Dear people who make rocks for use as deodorant,
I’m on board with your product. Aluminum chlorohydrate sucks, I’m not into Alzheimer’s or breast cancer, and I’m totally down with a deodorant product that doesn’t contain that shit or cause toxins to build up near my lymph nodes. So I made the decision to jettison my old school deodorant and buy your version. I wandered down to the nearest health food store, perused the shelves, and got super pumped when I saw that you even offer a spray option for those of us who don’t want to rub a wet rock on our armpits. I took it home and have been using it for weeks and it rules.
There’s just one problem: I looked at the packaging this morning and was a little taken aback when I did so.
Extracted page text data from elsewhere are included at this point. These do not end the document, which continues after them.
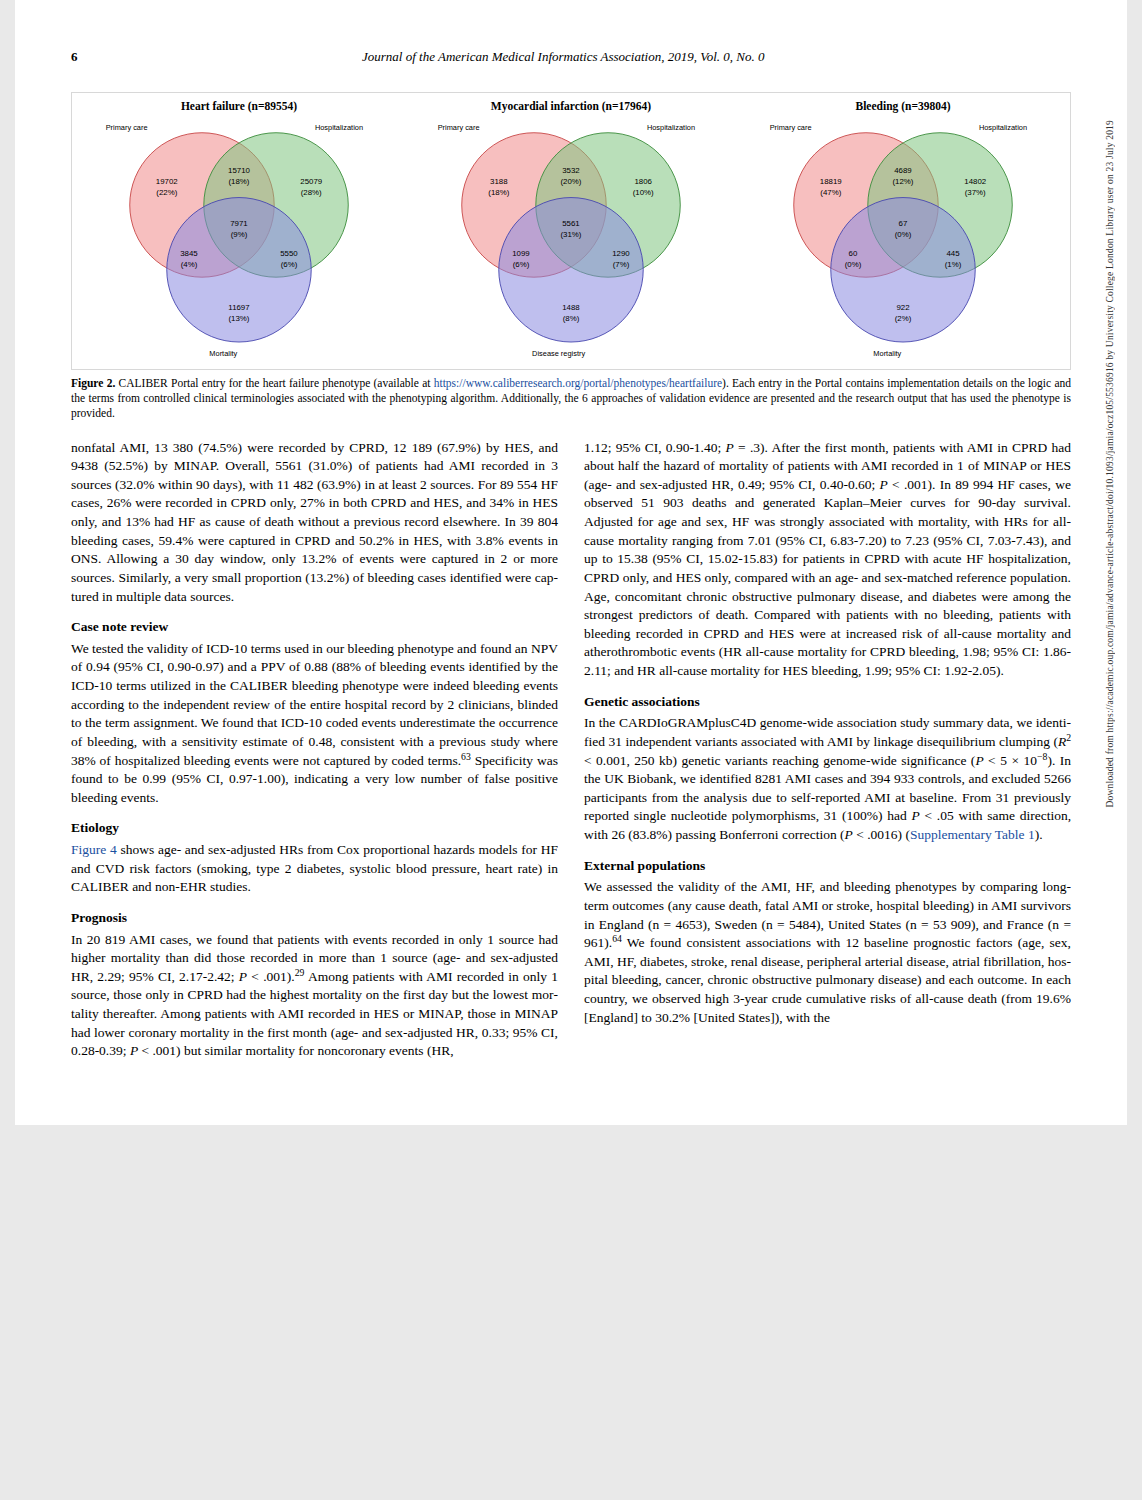6 Journal of the American Medical Informatics Association, 2019, Vol. 0, No. 0
Downloaded from https://academic.oup.com/jamia/advance-article-abstract/doi/10.1093/jamia/ocz105/5536916 by University College London Library user on 23 July 2019
Heart failure (n=89554)
Primary care Hospitalization 19702 (22%) 15710 (18%) 25079 (28%) 7971 (9%) 3845 (4%) 5550 (6%) 11697 (13%) Mortality
Myocardial infarction (n=17964)
Primary care Hospitalization 3188 (18%) 3532 (20%) 1806 (10%) 5561 (31%) 1099 (6%) 1290 (7%) 1488 (8%) Disease registry
Bleeding (n=39804)
Primary care Hospitalization 18819 (47%) 4689 (12%) 14802 (37%) 67 (0%) 60 (0%) 445 (1%) 922 (2%) Mortality
Figure 2. CALIBER Portal entry for the heart failure phenotype (available at https://www.caliberresearch.org/portal/phenotypes/heartfailure). Each entry in the Portal contains implementation details on the logic and the terms from controlled clinical terminologies associated with the phenotyping algorithm. Additionally, the 6 approaches of validation evidence are presented and the research output that has used the phenotype is provided.
nonfatal AMI, 13 380 (74.5%) were recorded by CPRD, 12 189 (67.9%) by HES, and 9438 (52.5%) by MINAP. Overall, 5561 (31.0%) of patients had AMI recorded in 3 sources (32.0% within 90 days), with 11 482 (63.9%) in at least 2 sources. For 89 554 HF cases, 26% were recorded in CPRD only, 27% in both CPRD and HES, and 34% in HES only, and 13% had HF as cause of death without a previous record elsewhere. In 39 804 bleeding cases, 59.4% were captured in CPRD and 50.2% in HES, with 3.8% events in ONS. Allowing a 30 day window, only 13.2% of events were captured in 2 or more sources. Similarly, a very small proportion (13.2%) of bleeding cases identified were captured in multiple data sources.
Case note review
We tested the validity of ICD-10 terms used in our bleeding phenotype and found an NPV of 0.94 (95% CI, 0.90-0.97) and a PPV of 0.88 (88% of bleeding events identified by the ICD-10 terms utilized in the CALIBER bleeding phenotype were indeed bleeding events according to the independent review of the entire hospital record by 2 clinicians, blinded to the term assignment. We found that ICD-10 coded events underestimate the occurrence of bleeding, with a sensitivity estimate of 0.48, consistent with a previous study where 38% of hospitalized bleeding events were not captured by coded terms.63 Specificity was found to be 0.99 (95% CI, 0.97-1.00), indicating a very low number of false positive bleeding events.
Etiology
Figure 4 shows age- and sex-adjusted HRs from Cox proportional hazards models for HF and CVD risk factors (smoking, type 2 diabetes, systolic blood pressure, heart rate) in CALIBER and non-EHR studies.
Prognosis
In 20 819 AMI cases, we found that patients with events recorded in only 1 source had higher mortality than did those recorded in more than 1 source (age- and sex-adjusted HR, 2.29; 95% CI, 2.17-2.42; P < .001).29 Among patients with AMI recorded in only 1 source, those only in CPRD had the highest mortality on the first day but the lowest mortality thereafter. Among patients with AMI recorded in HES or MINAP, those in MINAP had lower coronary mortality in the first month (age- and sex-adjusted HR, 0.33; 95% CI, 0.28-0.39; P < .001) but similar mortality for noncoronary events (HR,
1.12; 95% CI, 0.90-1.40; P = .3). After the first month, patients with AMI in CPRD had about half the hazard of mortality of patients with AMI recorded in 1 of MINAP or HES (age- and sex-adjusted HR, 0.49; 95% CI, 0.40-0.60; P < .001). In 89 994 HF cases, we observed 51 903 deaths and generated Kaplan–Meier curves for 90-day survival. Adjusted for age and sex, HF was strongly associated with mortality, with HRs for all-cause mortality ranging from 7.01 (95% CI, 6.83-7.20) to 7.23 (95% CI, 7.03-7.43), and up to 15.38 (95% CI, 15.02-15.83) for patients in CPRD with acute HF hospitalization, CPRD only, and HES only, compared with an age- and sex-matched reference population. Age, concomitant chronic obstructive pulmonary disease, and diabetes were among the strongest predictors of death. Compared with patients with no bleeding, patients with bleeding recorded in CPRD and HES were at increased risk of all-cause mortality and atherothrombotic events (HR all-cause mortality for CPRD bleeding, 1.98; 95% CI: 1.86-2.11; and HR all-cause mortality for HES bleeding, 1.99; 95% CI: 1.92-2.05).
Genetic associations
In the CARDIoGRAMplusC4D genome-wide association study summary data, we identified 31 independent variants associated with AMI by linkage disequilibrium clumping (R2 < 0.001, 250 kb) genetic variants reaching genome-wide significance (P < 5 × 10−8). In the UK Biobank, we identified 8281 AMI cases and 394 933 controls, and excluded 5266 participants from the analysis due to self-reported AMI at baseline. From 31 previously reported single nucleotide polymorphisms, 31 (100%) had P < .05 with same direction, with 26 (83.8%) passing Bonferroni correction (P < .0016) (Supplementary Table 1).
External populations
We assessed the validity of the AMI, HF, and bleeding phenotypes by comparing long-term outcomes (any cause death, fatal AMI or stroke, hospital bleeding) in AMI survivors in England (n = 4653), Sweden (n = 5484), United States (n = 53 909), and France (n = 961).64 We found consistent associations with 12 baseline prognostic factors (age, sex, AMI, HF, diabetes, stroke, renal disease, peripheral arterial disease, atrial fibrillation, hospital bleeding, cancer, chronic obstructive pulmonary disease) and each outcome. In each country, we observed high 3-year crude cumulative risks of all-cause death (from 19.6% [England] to 30.2% [United States]), with the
What the fuck is going on in your package design department? Why in god’s name is this the graphic you guys decided to go with? I’m almost at a loss for words on this one. I mean, what in the fuck are you trying to communicate here? That your deodorant is so bad-ass that even Matsu-flex won’t be able to stink through it? That women are so drawn to a colorless, odorless underarm product that the mere sight of it (in conjunction with a flexed bicep) will bring them running over to participate in its application?
I’m pretty sure I should be offended by this, but I can’t figure out how to be because it’s so fucking stupid. I suppose it’s yet another example of the old “woman fawning all over a dude who uses a personal hygiene product” ad theme, which isn’t really anything new or noteworthy, but it’s almost as if the concept people at Crystal Deodorant Company thought about that, decided it wasn’t insulting or absurd enough, and opted to take it up a notch with the flexing and mutual-application elements.
Isn’t this supposed to be a unisex product? What if I don’t want random women running over to help me put on my deodorant every morning? What if I don’t want to buy a product from a company that uses women as decorations and portrays us as cooing idiots whose lives are lighted up by the chance to act as Roman bath slaves to men? What if I happen to kick a lot of ass and flex a lot? Why can’t we have a label that features a bad-ass woman with a dude who is clearly awestruck by her deodorant application skills? Or, barring that, how about skipping the stupid bullshit and just selling deodorant without a demeaning photo that’s so dumb as to almost be funny?
Thanks for caring whether I get breast cancer, guys, really. How about taking that a step further and acknowledging the fact that I’m a human being?